LBNL Report Number
Inefficiencies occur at all stages of the food supply chain, linked to complex factors ranging from market conditions and weather to consumer preferences, and these inefficiencies translate to an abundance of food waste. The U.S. generated approximately 38 million tonnes of municipal food waste in 2014, approximately 95% of which was landfilled. An enormous amount of energy, water, land, and other resources go into producing nutrition for humans. A recent analysis of food waste estimated that $218 billion is spent in the U.S. on growing, processing, transporting, and disposing of food and byproducts that go uneaten. Furthermore, because food waste biodegrades four times faster than typical paper products and 10 times faster than wood waste, it releases methane from landfills more quickly than most other organic waste, with 34–51% of generated methane escaping typical landfill gas capture systems. Landfilling uneaten solid organic material not only contributes to climate change and occupies land resources, but also eliminates the possibility of cycling the valuable nutrients and energy in food back into the economy.
First and foremost, policy measures are necessary to ensure source-reduction through changes in consumer behavior and improved harvesting, processing, and transportation methods. However, source-reduction alone will not be a sufficient strategy. Americans consume raw produce and livestock that have both edible and inedible parts, from local and nonlocal sources, and in quantities that require some level of centralized production and distribution. These biological materials can only be used for their original purpose—to provide nutrition and sustenance to humans—for a short window of time, and maintaining the value of food is not always possible. Food waste-to-energy strategies can help meet renewable energy targets, greenhouse gas (GHG) reduction targets, air quality standards, and divert waste from landfills.
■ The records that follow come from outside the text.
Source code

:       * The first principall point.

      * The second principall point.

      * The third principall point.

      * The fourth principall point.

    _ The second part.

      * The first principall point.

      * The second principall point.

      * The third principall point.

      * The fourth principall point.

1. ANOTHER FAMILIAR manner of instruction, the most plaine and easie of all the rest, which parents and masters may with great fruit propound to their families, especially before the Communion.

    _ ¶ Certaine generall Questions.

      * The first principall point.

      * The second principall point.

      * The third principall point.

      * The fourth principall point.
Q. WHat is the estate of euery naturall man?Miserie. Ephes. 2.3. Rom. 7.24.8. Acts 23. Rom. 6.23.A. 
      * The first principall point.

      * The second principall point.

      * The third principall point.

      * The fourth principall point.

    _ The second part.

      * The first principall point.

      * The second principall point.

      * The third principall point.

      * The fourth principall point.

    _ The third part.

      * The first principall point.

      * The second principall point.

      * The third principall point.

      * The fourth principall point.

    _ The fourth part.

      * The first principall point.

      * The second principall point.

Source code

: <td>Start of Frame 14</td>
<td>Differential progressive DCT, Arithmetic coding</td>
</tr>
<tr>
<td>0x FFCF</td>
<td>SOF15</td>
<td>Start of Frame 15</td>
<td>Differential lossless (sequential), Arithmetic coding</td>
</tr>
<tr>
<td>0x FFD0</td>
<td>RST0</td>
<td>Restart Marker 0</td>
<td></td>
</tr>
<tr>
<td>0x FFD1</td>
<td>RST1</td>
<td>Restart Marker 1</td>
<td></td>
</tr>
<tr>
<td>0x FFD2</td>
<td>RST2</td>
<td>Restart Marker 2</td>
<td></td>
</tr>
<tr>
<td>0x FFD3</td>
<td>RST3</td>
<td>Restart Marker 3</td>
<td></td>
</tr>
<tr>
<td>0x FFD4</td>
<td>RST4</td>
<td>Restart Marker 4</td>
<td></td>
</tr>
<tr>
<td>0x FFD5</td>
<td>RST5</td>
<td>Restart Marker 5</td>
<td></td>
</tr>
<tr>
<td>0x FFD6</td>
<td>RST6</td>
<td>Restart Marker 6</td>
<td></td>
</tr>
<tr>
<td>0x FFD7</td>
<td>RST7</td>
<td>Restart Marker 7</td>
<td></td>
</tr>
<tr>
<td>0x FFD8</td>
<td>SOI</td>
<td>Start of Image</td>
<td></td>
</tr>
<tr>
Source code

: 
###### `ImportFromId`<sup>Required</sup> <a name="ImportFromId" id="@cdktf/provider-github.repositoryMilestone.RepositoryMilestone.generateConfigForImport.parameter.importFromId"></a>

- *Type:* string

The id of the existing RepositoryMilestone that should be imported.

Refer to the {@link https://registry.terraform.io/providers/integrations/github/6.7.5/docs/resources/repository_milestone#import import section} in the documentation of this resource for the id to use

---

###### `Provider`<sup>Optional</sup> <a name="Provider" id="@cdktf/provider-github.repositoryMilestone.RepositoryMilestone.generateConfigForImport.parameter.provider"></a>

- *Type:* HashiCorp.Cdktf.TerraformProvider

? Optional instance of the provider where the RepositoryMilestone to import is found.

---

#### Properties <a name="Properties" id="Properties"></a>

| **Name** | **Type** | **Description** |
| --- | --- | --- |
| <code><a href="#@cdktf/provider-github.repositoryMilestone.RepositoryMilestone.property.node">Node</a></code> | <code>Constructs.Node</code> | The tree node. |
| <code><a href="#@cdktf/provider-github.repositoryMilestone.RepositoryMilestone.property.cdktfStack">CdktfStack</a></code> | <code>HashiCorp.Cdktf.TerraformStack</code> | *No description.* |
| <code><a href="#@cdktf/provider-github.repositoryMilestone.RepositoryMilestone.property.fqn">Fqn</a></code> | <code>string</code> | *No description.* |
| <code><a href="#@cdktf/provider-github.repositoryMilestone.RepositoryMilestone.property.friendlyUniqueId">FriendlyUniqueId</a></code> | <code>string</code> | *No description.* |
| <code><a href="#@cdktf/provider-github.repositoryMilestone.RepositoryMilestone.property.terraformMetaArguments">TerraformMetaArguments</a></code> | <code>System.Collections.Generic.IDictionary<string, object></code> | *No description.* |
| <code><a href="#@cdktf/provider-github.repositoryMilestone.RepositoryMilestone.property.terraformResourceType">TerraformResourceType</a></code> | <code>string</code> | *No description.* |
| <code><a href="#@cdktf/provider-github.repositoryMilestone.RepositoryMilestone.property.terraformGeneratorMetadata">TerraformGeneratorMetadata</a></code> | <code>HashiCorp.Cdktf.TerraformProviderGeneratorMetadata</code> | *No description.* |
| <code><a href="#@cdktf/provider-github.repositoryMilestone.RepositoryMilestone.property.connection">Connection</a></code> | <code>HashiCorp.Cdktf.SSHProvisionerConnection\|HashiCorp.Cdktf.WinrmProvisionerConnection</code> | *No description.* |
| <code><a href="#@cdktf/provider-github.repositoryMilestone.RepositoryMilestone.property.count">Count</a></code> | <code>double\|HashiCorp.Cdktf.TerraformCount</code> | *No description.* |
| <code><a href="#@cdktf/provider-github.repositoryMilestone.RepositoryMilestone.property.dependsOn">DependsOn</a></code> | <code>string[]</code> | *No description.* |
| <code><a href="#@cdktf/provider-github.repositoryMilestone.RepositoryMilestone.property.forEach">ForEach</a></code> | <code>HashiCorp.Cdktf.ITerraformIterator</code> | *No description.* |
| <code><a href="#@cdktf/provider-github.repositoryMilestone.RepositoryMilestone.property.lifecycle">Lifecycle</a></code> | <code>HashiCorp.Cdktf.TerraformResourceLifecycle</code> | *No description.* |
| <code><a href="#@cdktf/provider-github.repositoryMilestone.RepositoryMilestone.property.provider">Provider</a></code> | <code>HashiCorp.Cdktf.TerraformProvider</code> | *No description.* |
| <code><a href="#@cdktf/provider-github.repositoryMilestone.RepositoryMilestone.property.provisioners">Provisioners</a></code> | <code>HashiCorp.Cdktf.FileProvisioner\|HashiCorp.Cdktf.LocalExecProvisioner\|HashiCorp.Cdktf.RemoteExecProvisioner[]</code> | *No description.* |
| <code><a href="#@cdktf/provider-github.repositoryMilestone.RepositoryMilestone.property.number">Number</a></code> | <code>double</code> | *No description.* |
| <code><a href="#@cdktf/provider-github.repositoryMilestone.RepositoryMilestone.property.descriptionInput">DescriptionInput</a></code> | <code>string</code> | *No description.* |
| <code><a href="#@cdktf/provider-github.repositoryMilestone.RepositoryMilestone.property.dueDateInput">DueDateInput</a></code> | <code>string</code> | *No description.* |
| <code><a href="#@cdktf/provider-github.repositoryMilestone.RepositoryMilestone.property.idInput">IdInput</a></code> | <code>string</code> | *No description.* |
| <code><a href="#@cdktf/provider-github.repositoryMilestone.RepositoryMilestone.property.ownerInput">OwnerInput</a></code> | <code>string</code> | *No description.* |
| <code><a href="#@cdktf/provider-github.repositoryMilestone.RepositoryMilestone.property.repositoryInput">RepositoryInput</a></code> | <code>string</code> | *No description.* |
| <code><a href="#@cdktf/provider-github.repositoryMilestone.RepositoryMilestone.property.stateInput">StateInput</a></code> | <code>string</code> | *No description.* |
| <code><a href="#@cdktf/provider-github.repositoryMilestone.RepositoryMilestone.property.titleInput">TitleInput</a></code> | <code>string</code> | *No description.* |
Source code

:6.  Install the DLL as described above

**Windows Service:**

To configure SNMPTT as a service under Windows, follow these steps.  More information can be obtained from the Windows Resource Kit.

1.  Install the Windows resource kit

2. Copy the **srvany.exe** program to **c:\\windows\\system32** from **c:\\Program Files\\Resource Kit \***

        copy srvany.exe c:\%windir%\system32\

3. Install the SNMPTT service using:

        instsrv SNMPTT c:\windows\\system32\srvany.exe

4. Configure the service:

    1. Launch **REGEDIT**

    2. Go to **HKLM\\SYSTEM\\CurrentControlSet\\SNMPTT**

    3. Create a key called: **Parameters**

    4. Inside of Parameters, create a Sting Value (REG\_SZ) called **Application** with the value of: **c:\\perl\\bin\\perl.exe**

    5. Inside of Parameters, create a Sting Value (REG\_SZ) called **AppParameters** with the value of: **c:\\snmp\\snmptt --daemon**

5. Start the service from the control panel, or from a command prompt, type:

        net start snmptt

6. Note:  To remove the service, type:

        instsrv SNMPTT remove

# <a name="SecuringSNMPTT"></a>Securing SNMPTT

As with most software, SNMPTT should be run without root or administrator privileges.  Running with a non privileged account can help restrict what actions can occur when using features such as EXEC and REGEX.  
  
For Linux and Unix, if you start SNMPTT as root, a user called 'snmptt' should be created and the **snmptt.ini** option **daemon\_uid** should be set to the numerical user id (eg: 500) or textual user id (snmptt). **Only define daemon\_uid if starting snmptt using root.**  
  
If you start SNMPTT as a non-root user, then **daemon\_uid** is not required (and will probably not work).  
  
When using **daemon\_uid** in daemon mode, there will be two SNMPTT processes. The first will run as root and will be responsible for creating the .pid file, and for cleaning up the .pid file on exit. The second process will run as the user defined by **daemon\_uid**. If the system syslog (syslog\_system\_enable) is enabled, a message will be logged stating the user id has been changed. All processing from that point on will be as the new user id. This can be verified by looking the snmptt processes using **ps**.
In this paper, the potential for converting California’s food waste to electrical and thermal energy is analyzed, including organic waste from the food supply chain: agricultural production, postharvest handling and storage, processing and packaging, distribution, consumption, and end-of-life. The objectives of this study are to determine the quantity, locations, and temporal variation in food waste generation, use these results to model regional and subannual electricity and heat generation potential, and gain insight into the roles of policy and technology in overcoming challenges associated with food waste utilization. California serves as a useful starting point for building an analysis framework that can be applied to the U.S. or globally because of its diversity and significance in national food production (40% of U.S. vegetables, 20% of dairy, and 70% of fruits, tree nuts, and berry production by revenue). Although previous assessments have estimated the total annual energy potential from food waste from retail and consumer waste streams and from food processors in California, this study is the first to assess food waste production at the subannual scale and to develop a spatially and temporally explicit model that integrates feedstock production and energy infrastructure capacity to estimate potential energy production. By accounting for infrastructure, logistics, and storage limitations, this study provides a more robust assessment of potential electricity and thermal energy generation and highlights key challenges that must be overcome to maximize this potential.